Ukrainian-Russian footballer

Anton Holenkov (Антон Анатолійович Голенков); Anton Golenkov (Анто́н Анато́льевич Голенко́в; born 17 December 1989) is a Ukrainian (until 2014) and Russian football midfielder.

==Career==
Holenkov is a product of his native Koreiz youth sport school system.

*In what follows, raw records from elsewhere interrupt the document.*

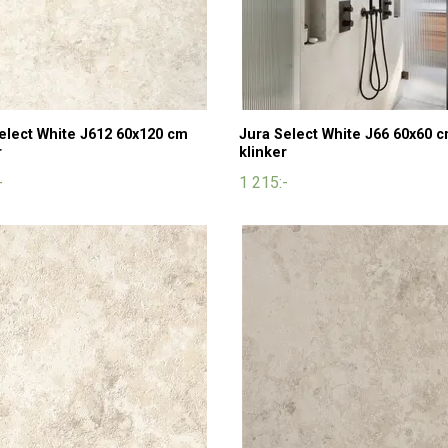
elect White J612 60x120 cm
Jura Select White J66 60x60 
r
klinker
-
1 215:-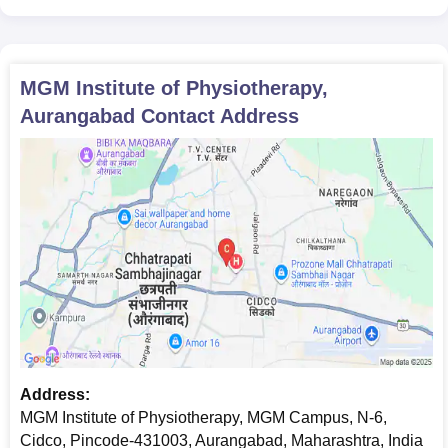
MGM Institute of Physiotherapy,
Aurangabad
Contact Address
Address:
MGM Institute of Physiotherapy, MGM Campus, N-6,
Cidco, Pincode-431003, Aurangabad, Maharashtra, India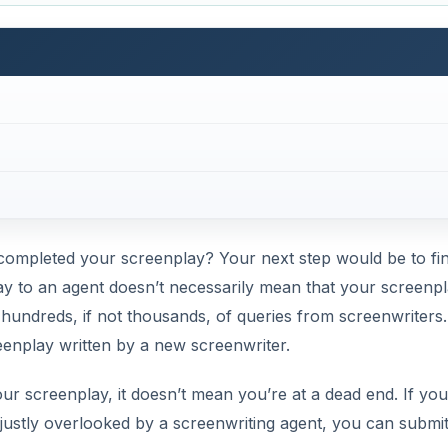
completed your screenplay? Your next step would be to fi
ay to an agent doesn’t necessarily mean that your screenp
 hundreds, if not thousands, of queries from screenwriters
eenplay written by a new screenwriter.
our screenplay, it doesn’t mean you’re at a dead end. If you
justly overlooked by a screenwriting agent, you can submi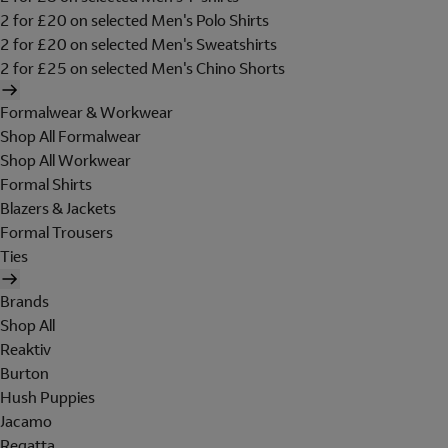
2 for £20 on selected Men's Polo Shirts
2 for £20 on selected Men's Sweatshirts
2 for £25 on selected Men's Chino Shorts
Formalwear & Workwear
Shop All Formalwear
Shop All Workwear
Formal Shirts
Blazers & Jackets
Formal Trousers
Ties
Brands
Shop All
Reaktiv
Burton
Hush Puppies
Jacamo
Regatta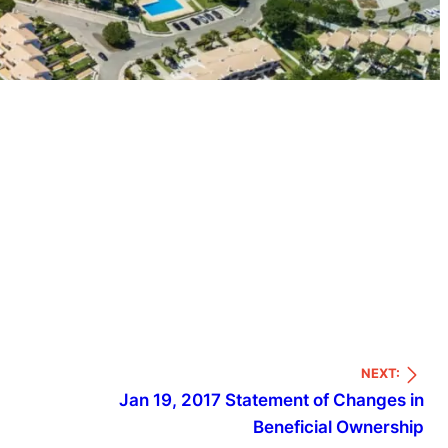
NEXT:
Jan 19, 2017 Statement of Changes in
Beneficial Ownership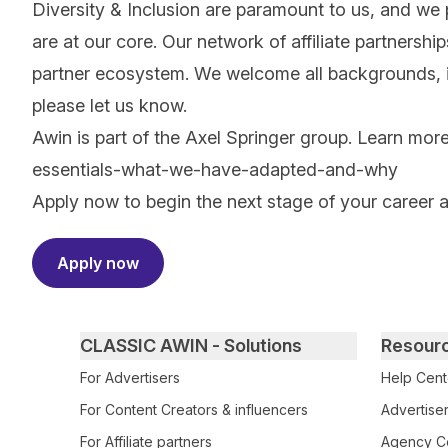
Diversity & Inclusion are paramount to us, and we
are at our core. Our network of affiliate partnersh
partner ecosystem. We welcome all backgrounds, ide
please let us know.
Awin is part of the Axel Springer group.
Learn mor
essentials-what-we-have-adapted-and-why
Apply now to begin the next stage of your career 
Apply now
Primary footer navigation
CLASSIC AWIN - Solutions
Resour
For Advertisers
Help Cent
For Content Creators & influencers
Advertiser
For Affiliate partners
Agency Ce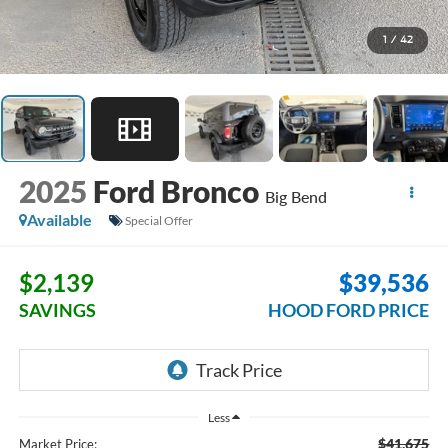
1
/
42
2025
Ford Bronco
Big Bend
Available
Special Offer
$2,139
$39,536
SAVINGS
HOOD FORD PRICE
Less
$41,675
Market Price:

He played in the different Ukrainian amateur and Second League clubs. In 2015, he was promoted to Ukrainian Premier League together with his club FC Oleksandriya. In January 2016 Holenkov signed a contract with the Belarusian Premier League club FC Torpedo-BelAZ Zhodino.

In 2014, after the annexation of Koreiz, Crimea to Russia, received a Russian citizenship.